Advertisement

Nikki Haley has finally dropped out. But she still doesn’t think Donald Trump will win

Nikki Haley walks off stage after announcing the suspension of her presidential campaign (Getty Images)
Nikki Haley walks off stage after announcing the suspension of her presidential campaign (Getty Images)

Nikki Haley’s departure from the 2024 presidential race leaves Donald Trump as the presumptive nominee for the Republican Party once again — or still, if you listen to his supporters, who argue that such has been the case for weeks.

The former governor of South Carolina made her exit from the campaign on Wednesday morning in Charleston, where just a few weeks ago she had watched as Mr Trump won a decisive victory in the state where she built her career. She thanked her supporters, giving particular mention to the young women who supported her as she made history as the first woman to win a statewide Republican primary contest.

Victories in Washington DC and on Super Tuesday in Vermont left Ms Haley in a position of clear distinction in comparison with her fallen rivals Ron DeSantis, Vivek Ramaswamy, Tim Scott and Chris Christie. But she was clearly left in the dust by her opponent, who seems likely to claim the lion’s share of the more than 800 delegates up for grabs this week.

However, there was little indication of any plans by Ms Haley in her concession speech to “kiss the ring”, as she had called it a few weeks ago, and endorse Mr Trump for the presidency. It was a note that may have come as a surprise to some of the governor’s more cynical critics both in the GOP and Democratic Party, many of whom expected her to bend the knee and endorse the former president as Mr DeSantis, Mr Scott and Mr Ramaswamy all had done. Instead Ms Haley insisted that it was now on the former president to “earn” the support of the anti-Trump faction of the GOP represented by her campaign.

One revealing line in her speech on Wednesday seemed to say it all: “In all likelihood”, Donald Trump will be the nominee of the Republican Party, Ms Haley told reporters and allies in her remarks.

That’s a highly atypical thing for someone like Ms Haley, who was Mr Trump’s last challenger for the nomination, to say. Declining to throw her support behind her party’s nominee would be extraordinary enough in any other year, though in this case could possibly be explained away by Ms Haley’s (stated) concerns about Mr Trump’s criminal charges including his actions on January 6. But in this statement, Ms Haley seems to be leaving open the possibility that Mr Trump will still not become the Republican nominee, even given the now-reality that the former president is running unopposed in the GOP primary.

The sentiment which Ms Haley appeared to suggest in her remarks could be dismissed as a simple episode of misspeaking — something Ms Haley rarely does, compared to Mr Trump or Joe Biden — were it not for an equally suggestive comment from one of her few allies on Capitol Hill, Senator Lisa Murkowski.
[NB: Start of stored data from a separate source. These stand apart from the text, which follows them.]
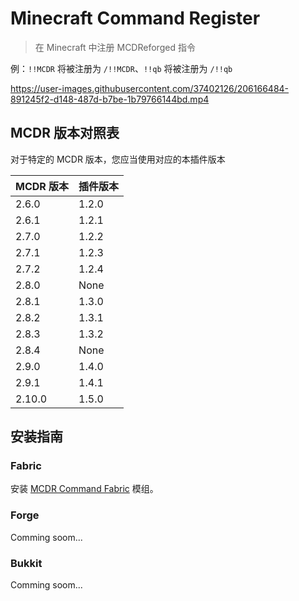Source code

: # Minecraft Command Register

> 在 Minecraft 中注册 MCDReforged 指令

例：`!!MCDR` 将被注册为 `/!!MCDR`、`!!qb` 将被注册为 `/!!qb`

<https://user-images.githubusercontent.com/37402126/206166484-891245f2-d148-487d-b7be-1b79766144bd.mp4>

## MCDR 版本对照表

对于特定的 MCDR 版本，您应当使用对应的本插件版本

| MCDR 版本 | 插件版本 |
| - | - |
| 2.6.0  | 1.2.0 |
| 2.6.1  | 1.2.1 |
| 2.7.0  | 1.2.2 |
| 2.7.1  | 1.2.3 |
| 2.7.2  | 1.2.4 |
| 2.8.0  | None  |
| 2.8.1  | 1.3.0 |
| 2.8.2  | 1.3.1 |
| 2.8.3  | 1.3.2 |
| 2.8.4  | None  |
| 2.9.0  | 1.4.0 |
| 2.9.1  | 1.4.1 |
| 2.10.0 | 1.5.0 |

## 安装指南

### Fabric

安装 [MCDR Command Fabric](https://www.curseforge.com/minecraft/mc-mods/mcdr-command-fabric) 模组。

### Forge

Comming soom...

### Bukkit

Comming soom...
The Alaska senator was one of a handful of Republican senators who voted to convict Mr Trump during his second impeachment trial, and offered a frank comment to The Independent on Wednesday when asked about Ms Haley exiting the race.
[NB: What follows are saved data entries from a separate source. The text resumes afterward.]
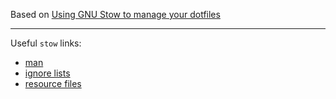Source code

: Based on [Using GNU Stow to manage your dotfiles](https://brandon.invergo.net/news/2012-05-26-using-gnu-stow-to-manage-your-dotfiles.html)

---

Useful `stow` links:
 * [man](https://www.gnu.org/software/stow/manual/html_node/Invoking-Stow.html)
 * [ignore lists](https://www.gnu.org/software/stow/manual/html_node/Types-And-Syntax-Of-Ignore-Lists.html)
 * [resource files](https://www.gnu.org/software/stow/manual/html_node/Resource-Files.html)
“I wish she hadn’t,” Ms Murkowski said.

An equally puzzling comment, given that Ms Haley is expected to trail her opponent by hundreds of delegates after the dust settles from Super Tuesday. The only explanation for it is that (apparently) like the former governor, the senator from Alaska believes that there is still a possibility that Mr Trump’s campaign is on its last legs, or soon will be — and in that case, Ms Murkowski wants Ms Haley to be the alternative.

It may seem like pie-in-the-sky thinking, and maybe it is. But Donald Trump continues to press on towards the general election beset by unprecedented challenges in the form of his four ongoing criminal prosecutions, one of which is set to go to trial later this month. And his legal fees continue to mount, while his fundraising apparatus appears to be struggling — at least in comparison to Mr Biden’s. The assessment of Mr Trump’s political future would certainly be in line with her other comments about the race, particularly concerning the incumbent president: Ms Haley told reporters in Michigan late last month that she “fully believe[s]” the Democrats “are going to have a younger candidate going into the general election”.
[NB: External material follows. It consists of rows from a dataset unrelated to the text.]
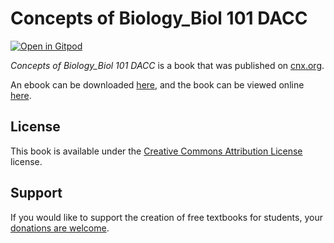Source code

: # Concepts of Biology_Biol 101 DACC

[![Open in Gitpod](https://gitpod.io/button/open-in-gitpod.svg)](https://gitpod.io/from-referrer/)

_Concepts of Biology_Biol 101 DACC_ is a book that was published on [cnx.org](https://cnx.org/).

An ebook can be downloaded [here](https://github.com/cnx-user-books/cnxbook-concepts-of-biology-biol-101-dacc/releases/latest), and the book can be viewed online [here](https://github.com/cnx-user-books/cnxbook-concepts-of-biology-biol-101-dacc/releases/latest).

## License
This book is available under the [Creative Commons Attribution License](./LICENSE) license.

## Support
If you would like to support the creation of free textbooks for students, your [donations are welcome](https://riceconnect.rice.edu/donation/support-openstax-banner).
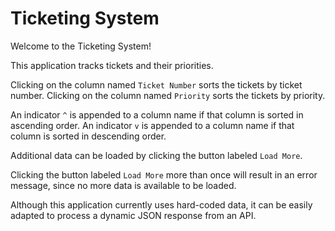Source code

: # Ticketing System

Welcome to the Ticketing System! 

This application tracks tickets and their priorities.

Clicking on the column named `Ticket Number` sorts the tickets by ticket number.
Clicking on the column named `Priority` sorts the tickets by priority.

An indicator `^` is appended to a column name if that column is sorted in ascending
order. An indicator `v` is appended to a column name if that column is sorted in 
descending order.

Additional data can be loaded by clicking the button labeled `Load More`.

Clicking the button labeled `Load More` more than once will result in an error message, 
since no more data is available to be loaded.

Although this application currently uses hard-coded data, 
it can be easily adapted to process a dynamic JSON response from an API.
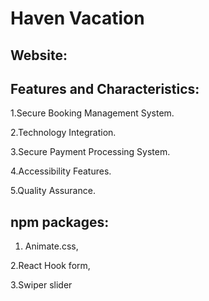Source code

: # Haven Vacation

## Website: 


## Features and Characteristics:
1.Secure Booking Management System.

2.Technology Integration.

3.Secure Payment Processing System.

4.Accessibility Features.

5.Quality Assurance.

## npm packages:
1. Animate.css,

2.React Hook form,

3.Swiper slider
The GOP convention is still several months away. It remains to be seen if the predictions of Mr Trump’s detractors within his own party will come to pass, but it appears increasingly unlikely after Tuesday that the GOP would accept Ms Haley as that alternative if they do. One thing is clear after Tuesday: the GOP electorate is going all in on Donald Trump this year. Whether Ms Haley has a place in a post-Trump GOP isn’t certain, but it appears there’s little room for her — or anyone else — while the Donald is still in the room.